According to IT House reports, in June, Wayve established a proof-of-concept for using generative models for autonomous driving. In the past few months, Wayve has continued to expand GAIA-1 to have 9 billion Parameters, it can generate realistic driving scene videos, show the “reaction of autonomous driving in various situations”, and better predict future events.

GAIA-1 is a world model that can use different types of data, including video, text and motion, to create realistic driving scene videos.

GAIA-1 enables detailed control of autonomous vehicle behavior and scene characteristics and, due to its multimodal nature, is able to generate relevant videos from multiple cueing modes and combinations.

Officials mentioned that GAIA-1 can learn from the environment to provide a structural understanding of the environment and assist the autonomous driving system in making wise decisions.
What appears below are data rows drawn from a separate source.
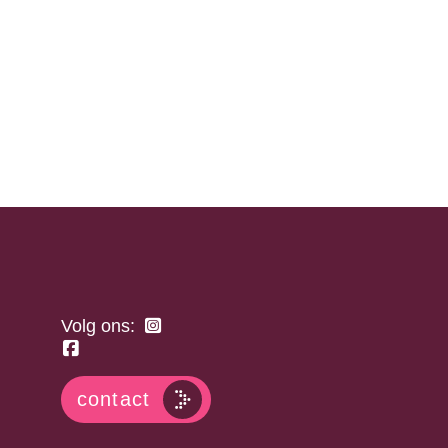
Volg ons:
contact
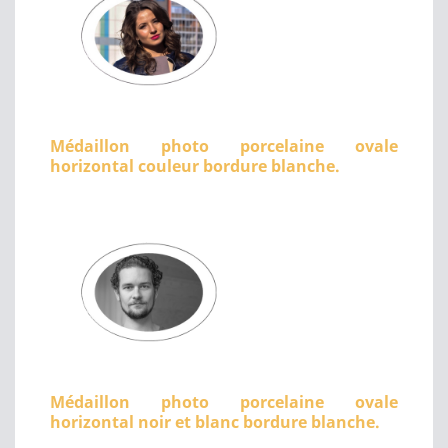
Médaillon photo porcelaine ovale
horizontal couleur bordure blanche.
Médaillon photo porcelaine ovale
horizontal noir et blanc bordure blanche.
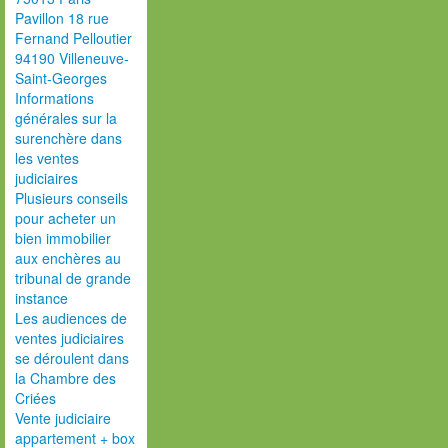
Pavillon 18 rue
Fernand Pelloutier
94190 Villeneuve-
Saint-Georges
Informations
générales sur la
surenchère dans
les ventes
judiciaires
Plusieurs conseils
pour acheter un
bien immobilier
aux enchères au
tribunal de grande
instance
Les audiences de
ventes judiciaires
se déroulent dans
la Chambre des
Criées
Vente judiciaire
appartement + box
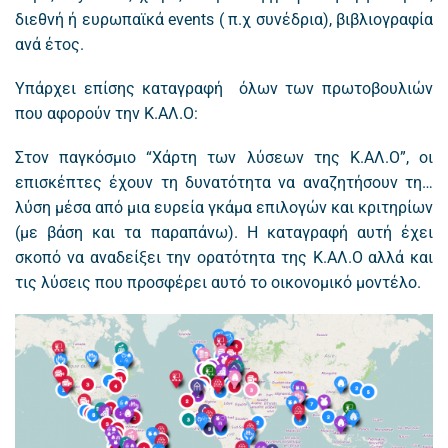
διεθνή ή ευρωπαϊκά events ( π.χ συνέδρια), βιβλιογραφία
ανά έτος.
Yπάρχει επίσης καταγραφή όλων των πρωτοβουλιών
που αφορούν την Κ.ΑΛ.Ο:
Στον παγκόσμιο “Χάρτη των λύσεων της Κ.ΑΛ.Ο”, οι
επισκέπτες έχουν τη δυνατότητα να αναζητήσουν τη…
λύση μέσα από μια ευρεία γκάμα επιλογών και κριτηρίων
(με βάση και τα παραπάνω). Η καταγραφή αυτή έχει
σκοπό να αναδείξει την ορατότητα της Κ.ΑΛ.Ο αλλά και
τις λύσεις που προσφέρει αυτό το οικονομικό μοντέλο.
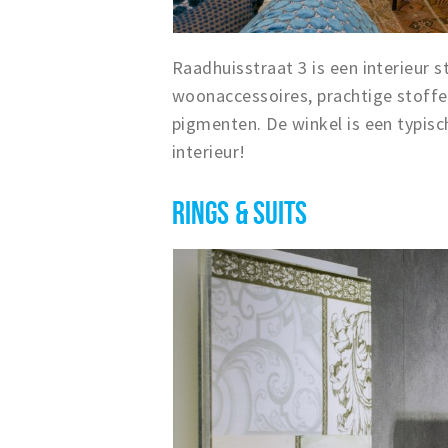
Raadhuisstraat 3 is een interieur 
woonaccessoires, prachtige stoffen
pigmenten. De winkel is een typis
interieur!
RINGS & SUITS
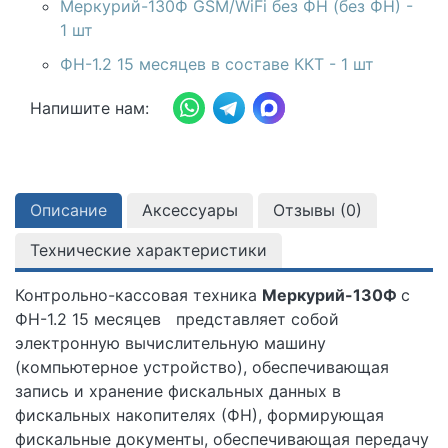
Меркурий-130Ф GSM/WiFi без ФН (без ФН) -
1 шт
ФН-1.2 15 месяцев в составе ККТ - 1 шт
Напишите нам:
Описание
Аксессуары
Отзывы (
0
)
Технические характеристики
Контрольно-кассовая техника
Меркурий-130Ф
с
ФН-1.2 15 месяцев
представляет собой
электронную вычислительную машину
(компьютерное устройство), обеспечивающая
запись и хранение фискальных данных в
фискальных накопителях (ФН), формирующая
фискальные документы, обеспечивающая передачу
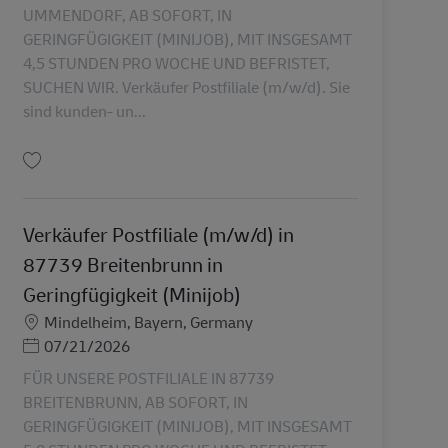
UMMENDORF, AB SOFORT, IN
GERINGFÜGIGKEIT (MINIJOB), MIT INSGESAMT
4,5 STUNDEN PRO WOCHE UND BEFRISTET,
SUCHEN WIR. Verkäufer Postfiliale (m/w/d). Sie
sind kunden- un...
保存 Verkäufer Postfiliale (m/w/d) in 88444 Ummendorf in Geringfügigkeit (M
Verkäufer Postfiliale (m/w/d) in
87739 Breitenbrunn in
Geringfügigkeit (Minijob)
勤務地
Mindelheim, Bayern, Germany
Posted Date
07/21/2026
FÜR UNSERE POSTFILIALE IN 87739
BREITENBRUNN, AB SOFORT, IN
GERINGFÜGIGKEIT (MINIJOB), MIT INSGESAMT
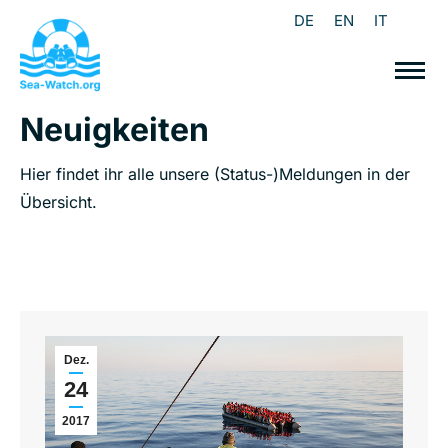
DE
EN
IT
Neuigkeiten
Hier findet ihr alle unsere (Status-)Meldungen in der
Übersicht.
Dez.
24
2017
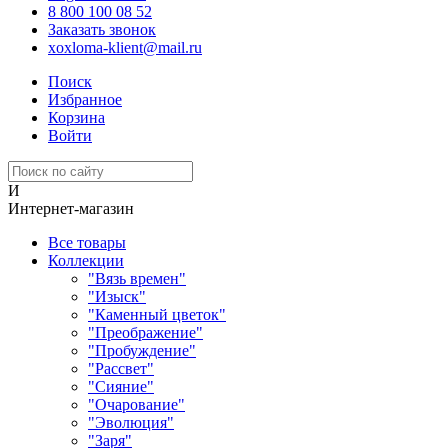
8 800 100 08 52
Заказать звонок
xoxloma-klient@mail.ru
Поиск
Избранное
Корзина
Войти
И
Интернет-магазин
Все товары
Коллекции
"Вязь времен"
"Изыск"
"Каменный цветок"
"Преображение"
"Пробуждение"
"Рассвет"
"Сияние"
"Очарование"
"Эволюция"
"Заря"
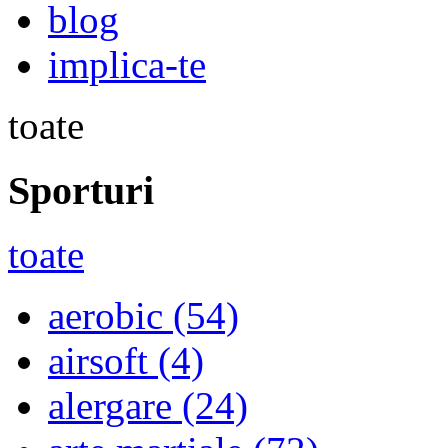
blog
implica-te
toate
Sporturi
toate
aerobic
(54)
airsoft
(4)
alergare
(24)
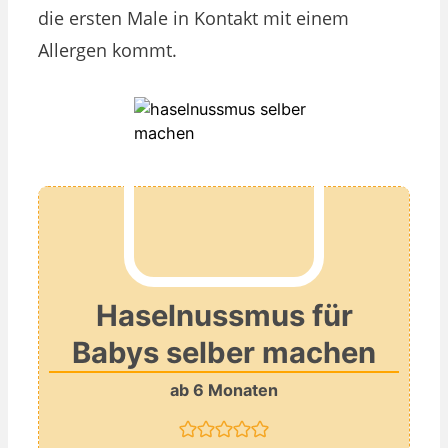
die ersten Male in Kontakt mit einem
Allergen kommt.
Haselnussmus für
Babys selber machen
ab 6 Monaten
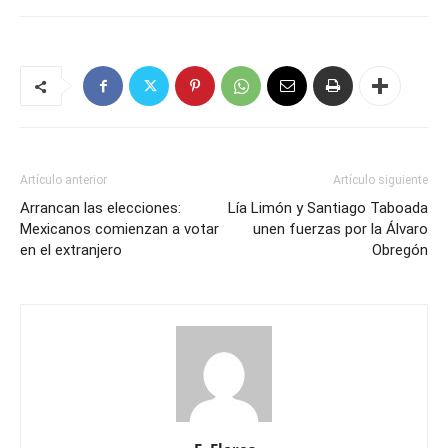
Artículo anterior
Artículo siguiente
Arrancan las elecciones:
Lía Limón y Santiago Taboada
Mexicanos comienzan a votar
unen fuerzas por la Álvaro
en el extranjero
Obregón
“Predicting future events” is the basic key capability of this model. Accurate prediction of the future can allow autonomous vehicles to know upcoming events in advance, thereby planning corresponding actions and increasing the safety and efficiency of cars on the road.

It is reported that GAIA-1 will first use a specialized encoder to encode various forms of input such as videos or text into a shared representation, thereby achieving unified timing alignment and context understanding in the model. This encoding method, Allowing models to better integrate and understand different types of inputs.

The core of GAIA-1 is an autoregressive Transformer that can predict the next set of image tokens in the sequence. The world model not only considers past image tokens, but also refers to the contextual information of text and action tokens. The image tokens generated by this method are , will not only be visually coherent, but also consistent with the intended text and action guidance.

After this, the model will start the video decoder. This stage is started. Its main function is to convert these image tokens back to pixel space. As a diffusion model, the video decoder is powerful mainly in that it can ensure that the generated videos have semantic meaning. , visually accurate and temporally consistent.

The world model of GAIA-1 was trained on 64 NVIDIA A100 GPUs for 15 days and contains up to 6.5 billion parameters, while the video decoder was trained on 32 NVIDIA A100 GPUs for 15 days and has a total of 2.6 billion parameters. parameter.

The main value of GAIA-1 is to introduce the concept of generative world models in autonomous driving. By integrating video, text and motion input, it demonstrates the potential of multi-modal learning in creating diverse driving situations, and by integrating world models With the driving model, the driving model can better understand its own decision-making and generalize it to real-world situations, thereby improving the capabilities of the autonomous driving system.Return to Sohu to see more

Editor:

Platform statement: The opinions in this article represent only the author’s own. Sohu is an information publishing platform. Sohu only provides information storage space services.

Leave a Comment

This site uses Akismet to reduce spam. Learn how your comment data is processed.